King of Munster
- Reign: 859(?)–872
- Predecessor: Máel Gualae mac Donngaile
- Successor: Dúnchad mac Duib-dá-Bairenn
- Died: 872
- Spouse: Unknown
- Issue: Eógan mac Cinn Fáclad
- House: Eoganachta
- Father: Mugthigirn
- Mother: Unknown

= Cenn Fáelad hua Mugthigirn =

Cenn Fáelad hua Mugthigirn (died 872) was a King of Munster of the Eoganachta, the ruling dynasty of Munster. He ruled from 861 to 872. He was also abbot of Emly from 851 to 872, an important monastery in County Tipperary where he succeeded a previous King of Munster, Ólchobar mac Cináeda (died 851).

He was originally considered a member of the Eóganacht Airthir Cliach as a 5th generation descendant of Cormac Sriabderg, brother of Fergus Scandal mac Crimthainn (died 582), King of Munster. Recent research has shown this pedigree to be faulty and it is more likely he was of the Eóganacht Áine branch and a 6th generation descendant of Garbán mac Éndai (flourished 596), King of Munster. The Laud Synchronisms also refer to him as from this branch. This branch of the family was centered at Cnoc Áine (Knockaney, County Limerick) in the region of Cliú (eastern Limerick) not far from Emly. His uncle Rechtibrae mac Mugthigirn (died 819) was abbot of Emly from 787-819 and his grandfather Mugthigern mac Cellaig (d.785) was abbot of Innis Celtra (Holy Island in Loch Derg). His father's name may have been Murchad.

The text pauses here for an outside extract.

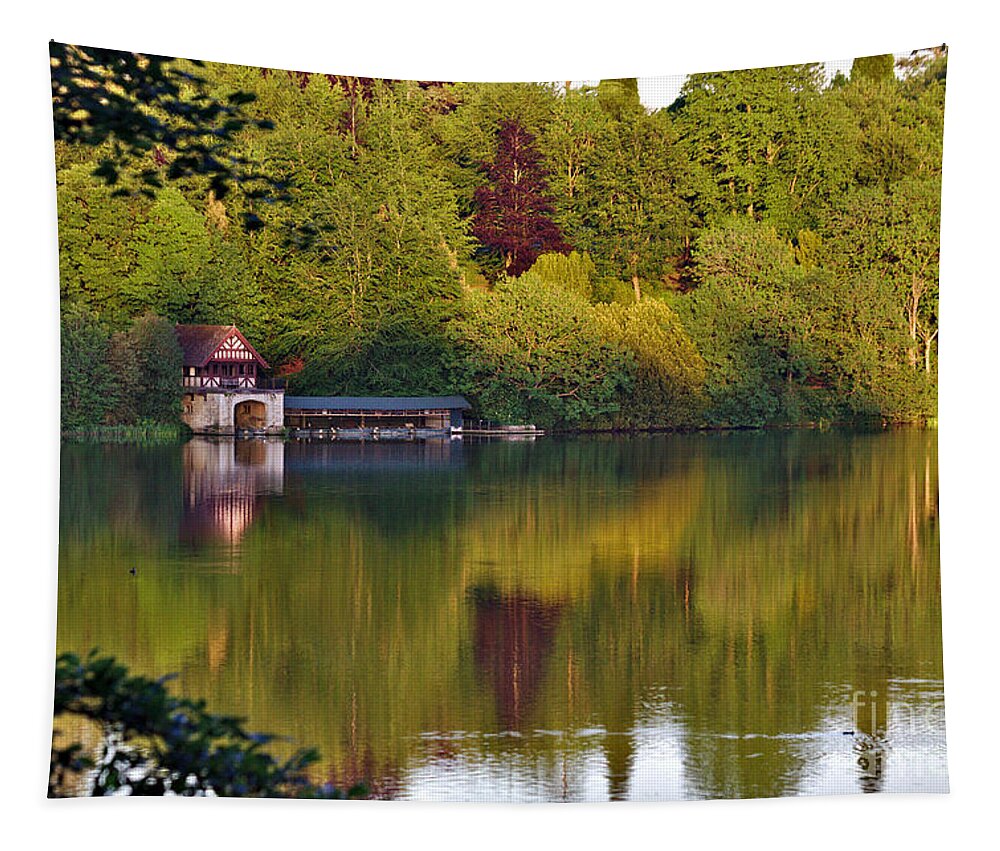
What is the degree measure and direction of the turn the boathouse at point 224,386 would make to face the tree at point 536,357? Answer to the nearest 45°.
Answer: approximately 90° to its left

Cenn Fáelad acquired the throne in 861 after a two-year interregnum. The high king, Máel Sechnaill mac Máele Ruanaid (died 862) of Clann Cholmáin had reduced Munster to complete submission in 858 and detached Osraige from Munster in 859. The King of Munster, Máel Gualae mac Donngaile (died 859), was then captured by the Norse and stoned to death. In 860, the men of Munster accompanied the forces of the high king in his expedition to the north against the Northern Ui Neill.

The Norse Vikings in Munster remained active in this period. In 866, Vikings from Limerick led by Tomrar plundered Clonfert but were then defeated and Tomrar went mad and died on the Isle of Man. The Ciarraige tribe then attacked his followers and with the aid of the sea they were victorious. Also, in 866, The Norse of Cork, led by a man named Gním Cinnsiolaigh, led an attack on the Fir Maige Fén, a tribe centered at (Fermoy, County Cork). The Déisi, however, joined forces with the attacked and defeated the Norse leader who fled to a fort for refuge. The Norse leader appealed to Cenn Fáelad for protection but he refused it and the Norse leader was dragged from his refuge and killed. In 871, an attack on Munster by the powerful Osraige king Cerball mac Dunlainge is recorded as far as West Munster across the Sliabh Luachra.

The death of Cenn Fáelad is recorded in 872 after prolonged suffering. His son Eógan mac Cinn Fáelad (died 890) was abbot of Emly from 887-890.